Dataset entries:
= Beginning of Section =
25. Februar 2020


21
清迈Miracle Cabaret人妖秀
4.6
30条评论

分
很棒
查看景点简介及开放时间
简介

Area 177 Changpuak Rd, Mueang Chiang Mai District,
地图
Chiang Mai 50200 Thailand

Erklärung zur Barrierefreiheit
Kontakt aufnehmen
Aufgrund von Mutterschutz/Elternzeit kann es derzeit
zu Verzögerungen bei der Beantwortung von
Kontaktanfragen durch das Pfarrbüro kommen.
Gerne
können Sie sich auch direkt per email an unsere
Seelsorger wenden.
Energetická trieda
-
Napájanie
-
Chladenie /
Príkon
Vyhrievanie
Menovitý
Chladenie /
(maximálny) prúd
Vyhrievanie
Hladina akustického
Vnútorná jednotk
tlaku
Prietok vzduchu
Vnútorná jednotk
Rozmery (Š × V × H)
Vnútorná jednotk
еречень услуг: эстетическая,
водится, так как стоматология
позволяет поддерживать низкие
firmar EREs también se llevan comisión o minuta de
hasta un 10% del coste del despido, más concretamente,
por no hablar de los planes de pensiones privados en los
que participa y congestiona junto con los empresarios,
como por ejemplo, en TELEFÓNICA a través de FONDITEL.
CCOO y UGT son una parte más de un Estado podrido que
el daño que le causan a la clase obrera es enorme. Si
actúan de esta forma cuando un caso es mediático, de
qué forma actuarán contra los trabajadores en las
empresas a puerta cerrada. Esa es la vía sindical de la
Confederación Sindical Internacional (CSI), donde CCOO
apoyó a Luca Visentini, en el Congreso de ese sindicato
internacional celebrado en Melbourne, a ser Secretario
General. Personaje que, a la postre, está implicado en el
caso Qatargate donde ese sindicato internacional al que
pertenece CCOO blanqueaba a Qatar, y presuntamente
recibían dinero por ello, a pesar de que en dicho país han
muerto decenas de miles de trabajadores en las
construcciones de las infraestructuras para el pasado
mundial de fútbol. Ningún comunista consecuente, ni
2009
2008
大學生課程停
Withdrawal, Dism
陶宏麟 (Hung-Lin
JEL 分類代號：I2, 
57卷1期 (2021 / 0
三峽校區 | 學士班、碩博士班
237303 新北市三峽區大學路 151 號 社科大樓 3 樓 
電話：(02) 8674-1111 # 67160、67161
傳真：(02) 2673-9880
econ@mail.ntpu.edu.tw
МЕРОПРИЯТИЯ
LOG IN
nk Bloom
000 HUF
= End of Section =
WHAT YOU ARE ASKED TO DO: Find every line in the data above that contains the word "forma", and copy each of those lines. Capital and small letters must match.

ANSWER TO THIS EXERCISE:
actúan de esta forma cuando un caso es mediático, de
qué forma actuarán contra los trabajadores en las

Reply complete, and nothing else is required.